Gazprom, le sacrifice russe

Principale société de production de gaz en Russie, Gazprom subit de plein fouet les conséquences de l’invasion de l’Ukraine. Un sujet expliqué par Sami Ramdani lors d’une conférence tenue dans la salle Isabelle Autissier, ce dimanche 5 octobre.

C’est une information largement relayée par les médias : l’invasion de l’Ukraine par la Russie entraîne des conséquences désastreuses pour l’économie russe. Ce constat est d’autant plus frappant lorsqu’on s’intéresse au cas de Gazprom, société anonyme russe spécialisée dans l’extraction, le traitement et le transport de gaz naturel.

Depuis les années 2000, les exportations de gaz par les réseaux de Gazprom symbolisaient la puissance énergétique russe. Avant l’invasion de l’Ukraine, le 24 février 2022, la réduction volontaire des livraisons vers l’Europe permettait de faire grimper les prix du gaz et donc, les recettes.
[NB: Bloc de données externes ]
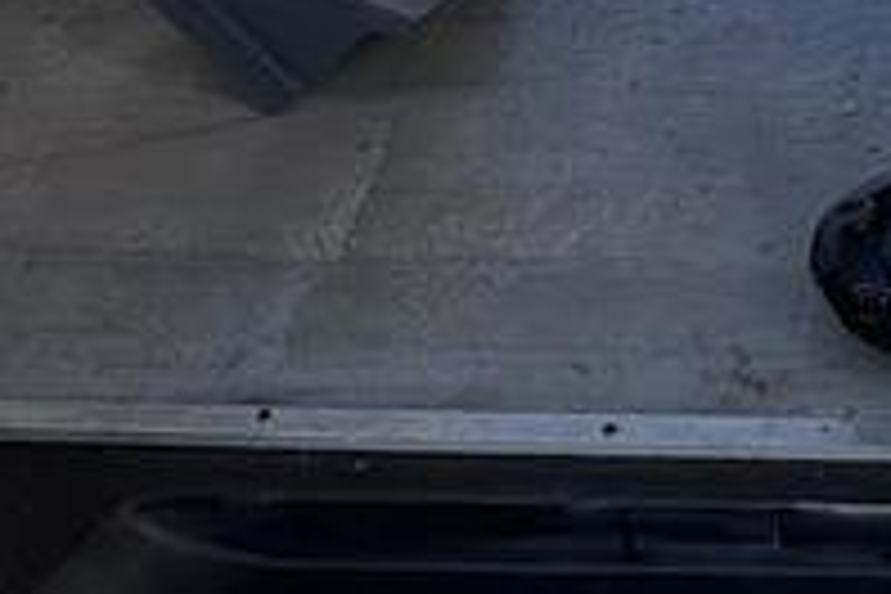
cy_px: -387
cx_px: 788
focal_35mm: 66
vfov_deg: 17.7
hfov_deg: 29.4
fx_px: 1633
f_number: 2.2
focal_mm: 2.22
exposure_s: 1/505
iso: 64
Un décret présidentiel imposait par ailleurs, et impose toujours, le paiement en roubles, renforçant ainsi la stratégie économique du Kremlin.

Mais face à cette pression énergétique, l’Europe a réagi. L’Allemagne, par exemple, a placé sa filiale de Gazprom sous tutelle. Plus largement, la plupart des clients européens ont conclu des contrats à court terme avec d’autres pays pour se fournir en gaz naturel liquéfié. Résultat : la part de la Russie dans les importations européennes de gaz par gazoduc est passée de plus de 40 % en 2021 à environ 11 % en 2024.
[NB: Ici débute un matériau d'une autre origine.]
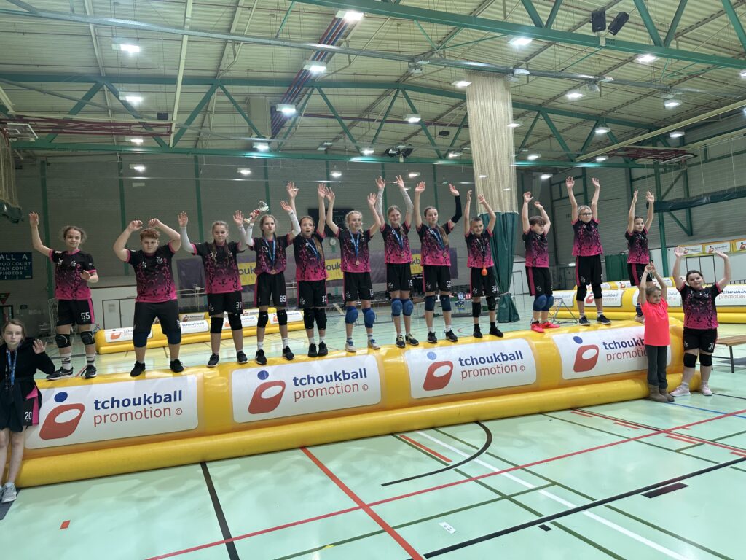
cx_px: 373
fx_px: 517
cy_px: 280
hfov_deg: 71.6
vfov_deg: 56.8
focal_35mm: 24
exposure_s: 1/100
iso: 80
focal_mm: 6.86
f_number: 1.78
Un phénomène qui représente une véritable problématique pour la Russie. En 2023, Gazprom était le principal contributeur au budget fédéral russe, avec un taux de prélèvement fiscal atteignant 56 %. Pour compenser la chute des revenus à l’export, l’autorité de régulation russe a incité l’entreprise à se tourner vers le marché intérieur. Conséquence directe : en trois ans, le prix du gaz pour les ménages russes a augmenté de 6 %. Certains y voient une stratégie visant à renforcer l’assiette fiscale nationale grâce aux investissements de Gazprom.
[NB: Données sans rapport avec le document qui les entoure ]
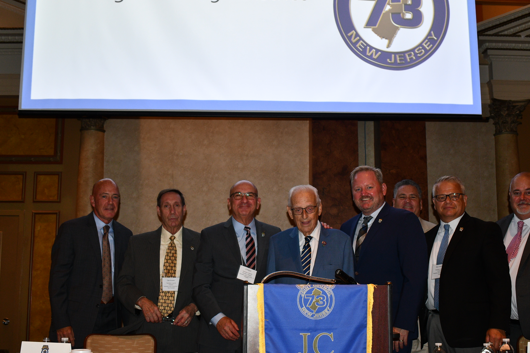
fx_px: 662
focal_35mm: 45
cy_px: 184
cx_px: 280
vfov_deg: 29.9
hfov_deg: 43.6
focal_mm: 20
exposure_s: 1/80
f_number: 3.8
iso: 400
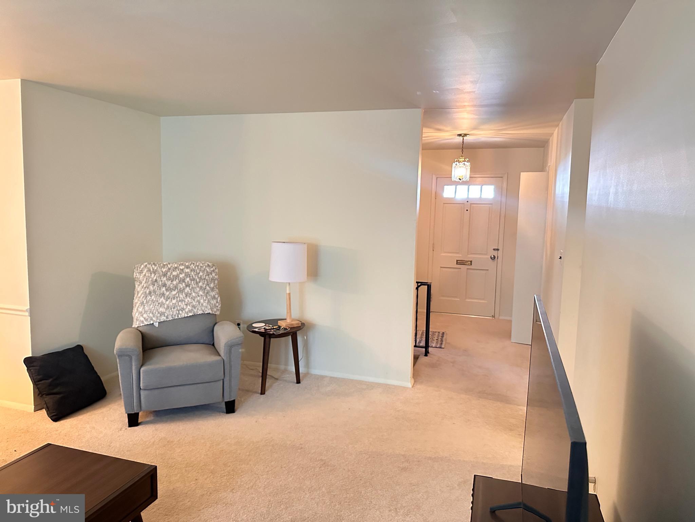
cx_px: 348
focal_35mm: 24
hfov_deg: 71.6
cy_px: 261
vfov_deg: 56.8
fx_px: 482
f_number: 1.78
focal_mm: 6.86
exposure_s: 1/40
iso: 800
Autre orientation stratégique : le pivot vers l’Est, notamment vers la Chine. Malgré la construction de gazoducs massifs et l’exportation prévue de près de 98 milliards de mètres cubes d’ici 2035, ce volume resterait inférieur aux quelque 150 milliards exportés chaque année vers l’Europe avant la guerre. D’où la volonté d’investir également en Asie centrale, comme c’est le cas en Ouzbékistan ou au Kazakhstan, avec environ 11 milliards de mètres cubes prévus d’ici 2026.

Mais il en faudra probablement davantage si la Russie espère retrouver son niveau d’exportation d’avant-guerre.